Le premier ministre israélien, Benyamin Nétanyahou, à la Knesset, à Jérusalem, le 23 février 2026. RONEN ZVULUN/REUTERS
La crise couvait. La majorité gouvernementale israélienne, emmenée par Benyamin Nétanyahou, a décidé, mercredi 13 mai, de prendre les devants en actant son sabordage contrôlé pour avoir la main sur le calendrier électoral. La coalition gouvernementale a déposé un projet de loi de dissolution du Parlement, a annoncé mercredi soir le Likoud (droite), le parti de M. Nétanyahou. Cela ouvre automatiquement la voie à des élections après un délai de quatre-vingt-dix jours suivant l’adoption de cette loi, au plus tôt à la fin du mois d’août donc.
« La 25e Knesset sera dissoute avant la fin de son mandat. Les élections [en vue de constituer la prochaine Assemblée] auront lieu à la date fixée [en commission] », annonce le texte du projet diffusé par le Likoud et signé par les chefs des six groupes parlementaires de la majorité.

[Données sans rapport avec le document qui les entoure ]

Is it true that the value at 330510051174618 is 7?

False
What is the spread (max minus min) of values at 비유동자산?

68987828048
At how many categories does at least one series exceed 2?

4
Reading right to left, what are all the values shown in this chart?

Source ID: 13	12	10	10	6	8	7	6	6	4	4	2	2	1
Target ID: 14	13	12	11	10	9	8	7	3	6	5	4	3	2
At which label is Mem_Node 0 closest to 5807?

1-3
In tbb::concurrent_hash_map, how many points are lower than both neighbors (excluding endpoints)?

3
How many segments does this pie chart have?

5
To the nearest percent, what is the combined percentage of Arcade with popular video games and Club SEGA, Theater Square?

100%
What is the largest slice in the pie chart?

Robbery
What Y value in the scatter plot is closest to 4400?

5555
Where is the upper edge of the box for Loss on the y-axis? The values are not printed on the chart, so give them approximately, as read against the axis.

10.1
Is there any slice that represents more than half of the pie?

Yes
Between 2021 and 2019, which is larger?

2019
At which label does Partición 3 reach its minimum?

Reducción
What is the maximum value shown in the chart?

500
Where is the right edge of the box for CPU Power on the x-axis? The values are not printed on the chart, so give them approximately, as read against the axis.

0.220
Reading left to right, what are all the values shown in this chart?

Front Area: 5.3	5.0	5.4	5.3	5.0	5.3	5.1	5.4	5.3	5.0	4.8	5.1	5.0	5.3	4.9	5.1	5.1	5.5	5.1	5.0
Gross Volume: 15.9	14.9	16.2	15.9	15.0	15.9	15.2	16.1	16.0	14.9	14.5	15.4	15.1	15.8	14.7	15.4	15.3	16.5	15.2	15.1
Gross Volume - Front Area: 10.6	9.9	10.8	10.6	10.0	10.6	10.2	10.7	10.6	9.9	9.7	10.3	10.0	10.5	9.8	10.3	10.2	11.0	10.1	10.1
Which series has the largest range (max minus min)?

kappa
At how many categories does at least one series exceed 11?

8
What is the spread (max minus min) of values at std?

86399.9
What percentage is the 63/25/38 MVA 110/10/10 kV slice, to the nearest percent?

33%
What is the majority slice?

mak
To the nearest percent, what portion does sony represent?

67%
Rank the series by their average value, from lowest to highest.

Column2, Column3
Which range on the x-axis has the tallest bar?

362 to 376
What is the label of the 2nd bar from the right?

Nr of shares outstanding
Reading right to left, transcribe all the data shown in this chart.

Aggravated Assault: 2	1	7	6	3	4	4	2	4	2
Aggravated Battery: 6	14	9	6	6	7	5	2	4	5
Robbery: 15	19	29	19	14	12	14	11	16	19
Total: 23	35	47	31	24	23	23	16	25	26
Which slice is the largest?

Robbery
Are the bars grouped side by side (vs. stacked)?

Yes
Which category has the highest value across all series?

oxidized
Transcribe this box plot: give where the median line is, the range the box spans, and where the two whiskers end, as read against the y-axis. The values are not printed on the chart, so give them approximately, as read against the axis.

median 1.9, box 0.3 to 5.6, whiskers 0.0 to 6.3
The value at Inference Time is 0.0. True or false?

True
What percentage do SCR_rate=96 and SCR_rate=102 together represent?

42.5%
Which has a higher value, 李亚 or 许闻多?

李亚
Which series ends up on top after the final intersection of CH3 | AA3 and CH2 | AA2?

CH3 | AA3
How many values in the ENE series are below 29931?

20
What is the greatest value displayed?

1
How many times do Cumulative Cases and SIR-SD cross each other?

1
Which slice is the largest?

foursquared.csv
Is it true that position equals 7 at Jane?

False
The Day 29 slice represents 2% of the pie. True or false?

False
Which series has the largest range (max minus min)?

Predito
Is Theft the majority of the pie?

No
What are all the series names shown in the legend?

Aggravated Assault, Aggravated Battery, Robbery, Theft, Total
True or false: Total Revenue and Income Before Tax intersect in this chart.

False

Le chef de l’opposition, Yaïr Lapid, à la tête du parti centriste Yesh Atid (« il y a un avenir »), s’est fendu sur X d’un message laconique pour acter cette décision. « Nous sommes prêts. Ensemble », a-t-il écrit sur le réseau social, utilisant le nom de Beyahad (« ensemble »), la formation politique qu’il a créée à la fin d’avril en s’associant avec l’ancien premier ministre Naftali Bennett (droite) dans le but de battre M. Nétanyahou dans les urnes.